Le dossier visant l’ancien maire de Guédiawaye, Aliou Sall, et son épouse Aïssata Sall connaît un tournant majeur. Attendus ce jour devant le Pool judiciaire financier, les deux mis en cause doivent répondre aux accusations de blanchiment de capitaux, corruption et trafic d’influence, dans une affaire liée à un projet immobilier aux Almadies.

Une inculpation pour des faits financiers graves

Inculpés le 13 octobre dernier par le parquet financier, Aliou Sall et son épouse font l’objet de poursuites pour blanchiment de capitaux, association de malfaiteurs, corruption et trafic d’influence.

L’affaire trouve son origine dans des soupçons portant sur l’acquisition d’un immeuble aux Almadies par leur société immobilière. Selon les éléments du dossier, certains hommes d’affaires, dont Seny Thiam, auraient contribué au financement du projet sous forme de prêts, des transactions que le parquet suspecte d’avoir servi à dissimuler des opérations financières irrégulières.

Le rôle clé du rapport de la CENTI

Les poursuites s’appuient notamment sur un rapport de la Cellule nationale de traitement des informations financières, qui aurait relevé des anomalies dans les flux financiers liés au projet immobilier.

C’est sur la base de ces éléments que le procureur financier a décidé d’ouvrir une information judiciaire, conduisant à l’inculpation du couple Sall.

Un contrôle judiciaire strict

Depuis leur inculpation, Aliou Sall et son épouse sont placés sous contrôle judiciaire.
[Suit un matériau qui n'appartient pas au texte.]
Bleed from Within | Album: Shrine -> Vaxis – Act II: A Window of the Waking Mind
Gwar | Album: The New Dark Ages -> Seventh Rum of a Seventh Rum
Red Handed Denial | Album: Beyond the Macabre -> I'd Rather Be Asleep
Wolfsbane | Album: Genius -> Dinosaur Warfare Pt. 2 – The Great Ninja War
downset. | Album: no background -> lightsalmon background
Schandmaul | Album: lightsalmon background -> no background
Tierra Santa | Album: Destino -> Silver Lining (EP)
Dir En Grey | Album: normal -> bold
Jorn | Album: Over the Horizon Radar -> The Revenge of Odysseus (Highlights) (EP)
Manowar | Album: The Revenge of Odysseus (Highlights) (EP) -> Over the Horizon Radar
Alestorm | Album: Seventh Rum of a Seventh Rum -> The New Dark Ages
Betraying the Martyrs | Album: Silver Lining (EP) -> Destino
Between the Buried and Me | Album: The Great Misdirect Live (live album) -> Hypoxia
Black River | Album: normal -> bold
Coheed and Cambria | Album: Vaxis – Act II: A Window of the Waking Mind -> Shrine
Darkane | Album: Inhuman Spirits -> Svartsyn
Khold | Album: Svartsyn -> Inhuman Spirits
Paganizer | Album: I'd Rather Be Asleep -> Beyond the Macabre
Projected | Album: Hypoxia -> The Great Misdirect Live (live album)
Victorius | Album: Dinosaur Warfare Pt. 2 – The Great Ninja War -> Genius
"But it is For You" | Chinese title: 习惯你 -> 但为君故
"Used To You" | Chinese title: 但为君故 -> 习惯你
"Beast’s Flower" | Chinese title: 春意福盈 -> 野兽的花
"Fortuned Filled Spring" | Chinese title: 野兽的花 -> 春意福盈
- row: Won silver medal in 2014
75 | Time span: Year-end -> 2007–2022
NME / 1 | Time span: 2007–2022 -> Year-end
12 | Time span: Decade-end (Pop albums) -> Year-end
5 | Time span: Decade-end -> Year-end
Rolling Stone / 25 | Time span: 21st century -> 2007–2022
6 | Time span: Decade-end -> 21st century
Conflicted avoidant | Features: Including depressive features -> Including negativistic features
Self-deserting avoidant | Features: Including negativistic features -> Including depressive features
Ils ont été autorisés à regagner leur domicile après avoir consigné la somme de 240 millions de francs CFA à la Caisse des dépôts et consignations.

Le juge d’instruction leur impose plusieurs obligations : interdiction de quitter le territoire sans autorisation et obligation de pointage mensuel au cabinet du juge. Ces mesures ont été confirmées le 15 décembre par la Chambre d’accusation.

Une défense axée sur la légalité des transactions

Durant ces cinq mois, le couple a préparé sa défense. Leur stratégie consiste à démontrer la légalité des opérations financières et à établir que les fonds reçus, notamment de partenaires comme Seny Thiam, correspondent à des prêts réguliers et non à des mécanismes de blanchiment.

Ils devront également contester les conclusions du rapport de la CENTIF et convaincre le juge de l’absence d’infraction pénale.

Une audition déterminante pour la suite

L’audition prévue devant le Pool judiciaire financier constitue une étape clé dans la procédure. Il s’agit de leur première confrontation directe avec le fond du dossier.

À l’issue de cette séance, les juges examineront les arguments de la défense, les pièces financières et les éléments du parquet afin de déterminer la suite à donner à l’affaire.

Selon l’appréciation du magistrat instructeur, cette étape pourrait déboucher soit sur un allègement des mesures de contrôle judiciaire, soit sur la poursuite de la procédure, voire l’ouverture d’un procès si les charges sont jugées suffisantes.